• [Task requirements]: Rewrite every entry below, switching "chart" to "graph" and leaving everything else unchanged. Omit the pictures from your answer.

• [Task input]:
Segment Open

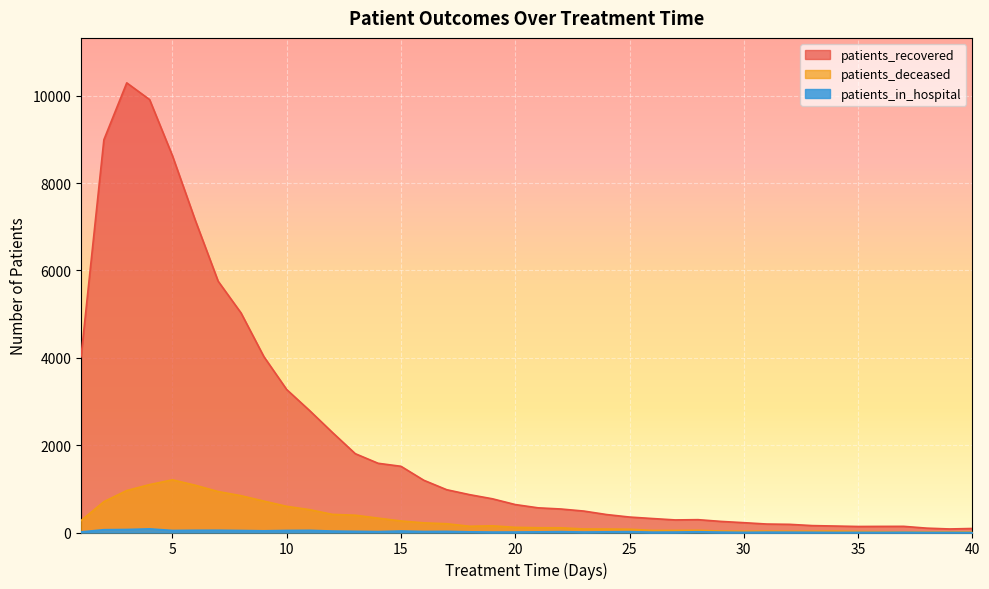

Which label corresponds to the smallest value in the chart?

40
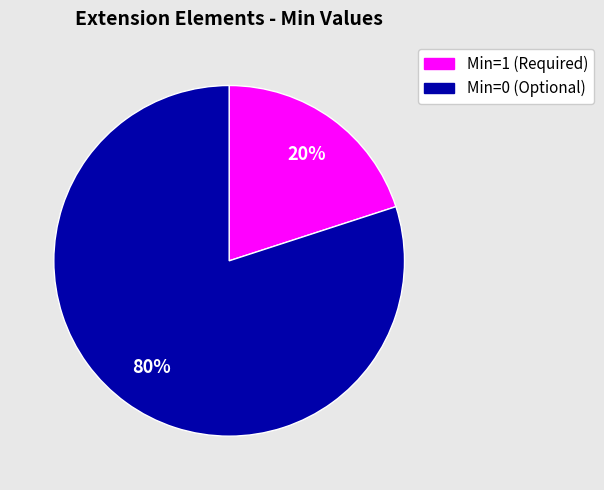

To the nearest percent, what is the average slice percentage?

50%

Segment Closed

• [Result of the exercise]:
Which label corresponds to the smallest value in the graph?

40

To the nearest percent, what is the average slice percentage?

50%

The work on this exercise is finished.